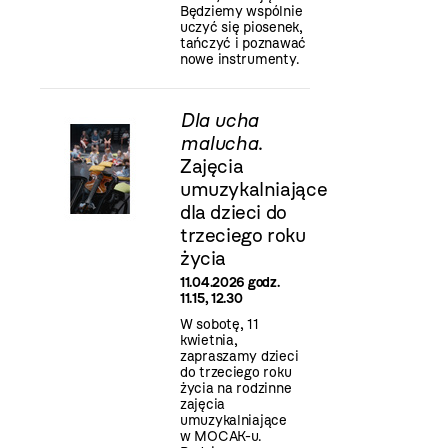
Będziemy wspólnie
uczyć się piosenek,
tańczyć i poznawać
nowe instrumenty.
Dla ucha
malucha
.
Zajęcia
umuzykalniające
dla dzieci do
trzeciego roku
życia
11.04.2026 godz.
11.15, 12.30
W sobotę, 11
kwietnia,
zapraszamy dzieci
do trzeciego roku
życia na rodzinne
zajęcia
umuzykalniające
w MOCAK-u.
++++++++++++++++++++
Print out all the material above exactly as it appears, omitting the images.

Będziemy wspólnie
uczyć się piosenek,
tańczyć i poznawać
nowe instrumenty.
Dla ucha
malucha
.
Zajęcia
umuzykalniające
dla dzieci do
trzeciego roku
życia
11.04.2026 godz.
11.15, 12.30
W sobotę, 11
kwietnia,
zapraszamy dzieci
do trzeciego roku
życia na rodzinne
zajęcia
umuzykalniające
w MOCAK-u.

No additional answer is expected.